> _Exercise instructions_:
Copy out each record that follows exactly, and omit any picture you find.

____ Input for this task

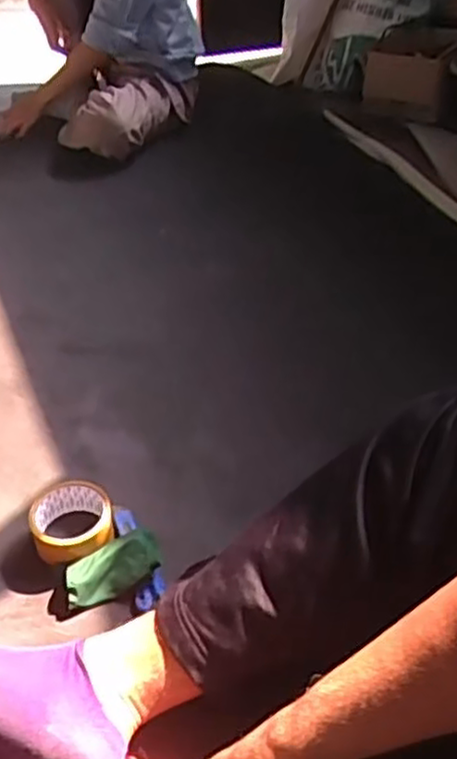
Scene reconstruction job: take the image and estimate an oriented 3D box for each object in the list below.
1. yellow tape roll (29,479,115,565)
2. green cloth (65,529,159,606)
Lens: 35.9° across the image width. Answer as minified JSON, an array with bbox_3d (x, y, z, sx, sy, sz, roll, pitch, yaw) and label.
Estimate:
[{"bbox_3d":[-0.176,0.161,0.797,0.088,0.044,0.088,-1,40,1],"label":"yellow tape roll"},{"bbox_3d":[-0.123,0.205,0.761,0.104,0.033,0.058,-26,46,-26],"label":"green cloth"}]

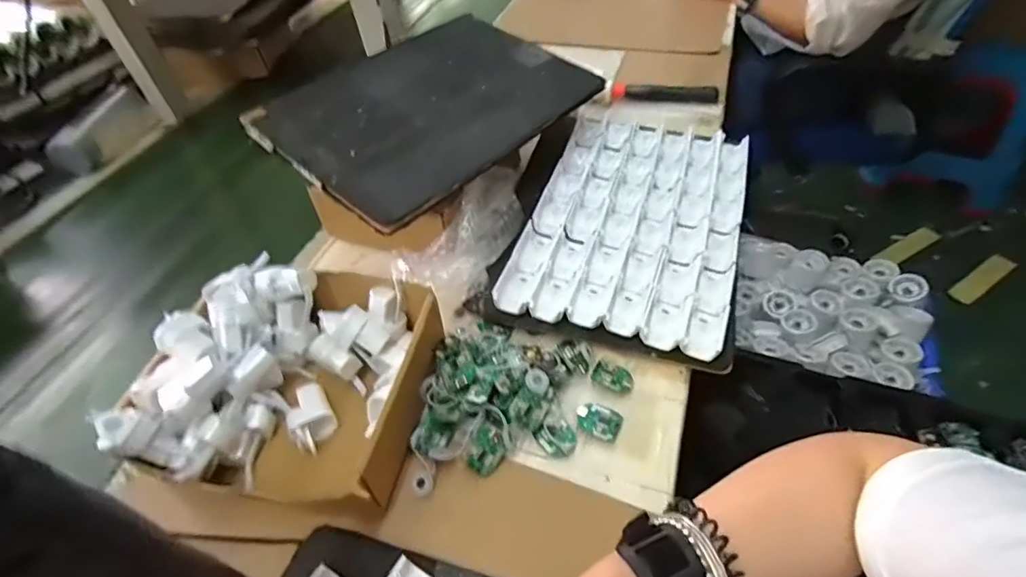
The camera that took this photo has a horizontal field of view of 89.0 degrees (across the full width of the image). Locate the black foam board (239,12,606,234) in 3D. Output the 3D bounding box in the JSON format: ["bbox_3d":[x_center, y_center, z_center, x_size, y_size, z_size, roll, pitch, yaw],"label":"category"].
[{"bbox_3d":[-0.092,-0.210,0.584,0.240,0.015,0.330,35,60,22],"label":"black foam board"}]

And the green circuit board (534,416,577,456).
[{"bbox_3d":[0.036,0.120,0.421,0.029,0.009,0.029,-34,53,-22],"label":"green circuit board"}]

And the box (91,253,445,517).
[{"bbox_3d":[-0.176,0.076,0.439,0.202,0.091,0.200,5,49,11],"label":"box"}]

________

> _Task response_:
Scene reconstruction job: take the image and estimate an oriented 3D box for each object in the list below.
1. yellow tape roll (29,479,115,565)
2. green cloth (65,529,159,606)
Lens: 35.9° across the image width. Answer as minified JSON, an array with bbox_3d (x, y, z, sx, sy, sz, roll, pitch, yaw) and label.
Estimate:
[{"bbox_3d":[-0.176,0.161,0.797,0.088,0.044,0.088,-1,40,1],"label":"yellow tape roll"},{"bbox_3d":[-0.123,0.205,0.761,0.104,0.033,0.058,-26,46,-26],"label":"green cloth"}]

The camera that took this photo has a horizontal field of view of 89.0 degrees (across the full width of the image). Locate the black foam board (239,12,606,234) in 3D. Output the 3D bounding box in the JSON format: ["bbox_3d":[x_center, y_center, z_center, x_size, y_size, z_size, roll, pitch, yaw],"label":"category"].
[{"bbox_3d":[-0.092,-0.210,0.584,0.240,0.015,0.330,35,60,22],"label":"black foam board"}]

And the green circuit board (534,416,577,456).
[{"bbox_3d":[0.036,0.120,0.421,0.029,0.009,0.029,-34,53,-22],"label":"green circuit board"}]

And the box (91,253,445,517).
[{"bbox_3d":[-0.176,0.076,0.439,0.202,0.091,0.200,5,49,11],"label":"box"}]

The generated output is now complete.